えち鉄は福井県福井市にある第三セクターの鉄道会社です。会社設立は2002年、路線は福井駅から三国港を結ぶ三国芦原線と、福井から勝山を結ぶ三国芦原線の2路線を有します。同社移管前は京福電気鉄道が運営を行なっていましたが、2000年12月と2001年6月に旧越前本線(現・勝山永平寺線)内で2度の列車衝突事故が発生。これを受け国土交通省は京福電気鉄道福井鉄道部に対し、全線での運行停止とバスによる代行輸送を指示しました。
バス輸送となった沿線地域は豪雪地帯。
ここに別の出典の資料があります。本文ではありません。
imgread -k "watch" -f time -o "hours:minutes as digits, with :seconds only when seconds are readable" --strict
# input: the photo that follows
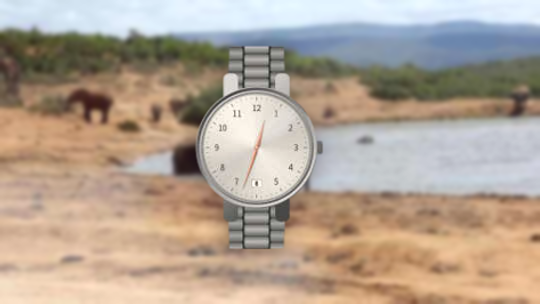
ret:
12:33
冬季間は自転車やバイクなどが利用できないため自家用車での移動が増加、交通渋滞がひどくなり大幅にダイヤが乱れ、ついに地元住民からは鉄道の再開を望む声が多く上がりました。季節性が強く影響する地域での鉄道の重要性・必要性が、皮肉にも重大な事故が発生したことで浮き彫りとなりました。こうして、他とは全く経緯の異なる形で福井県と沿線市町村から成る「えちぜん鉄道」が誕生します。
えち鉄設立から約1年後の2003年秋、三国芦原線と三国芦原線が事故以来正式に運転を再開します。この時から同社のアテンダント業務も同時に開始されました。アテンダントの業務は、車掌などが行うドアの開閉や出発合図などの列車の運行に直接関係する業務は行いません。ではなぜ、車掌ではなくアテンダントが誕生したのでしょうか?前述した通り、過去2度の重大事故で失ってしまった信頼と厳しい経営状態を大きく変えるためにはこれまで通りの運営継続が厳しいことは明らかでした。また、バリアフリーに対応するような新たな車両導入など、ハード面に投資することは難しいと判断。そこで高齢者も多く利用する地域で、地元に寄り添う鉄道会社となるため、ソフト面を一番に考えた結果、「アテンダント」といういわばサービス業に行きつきました。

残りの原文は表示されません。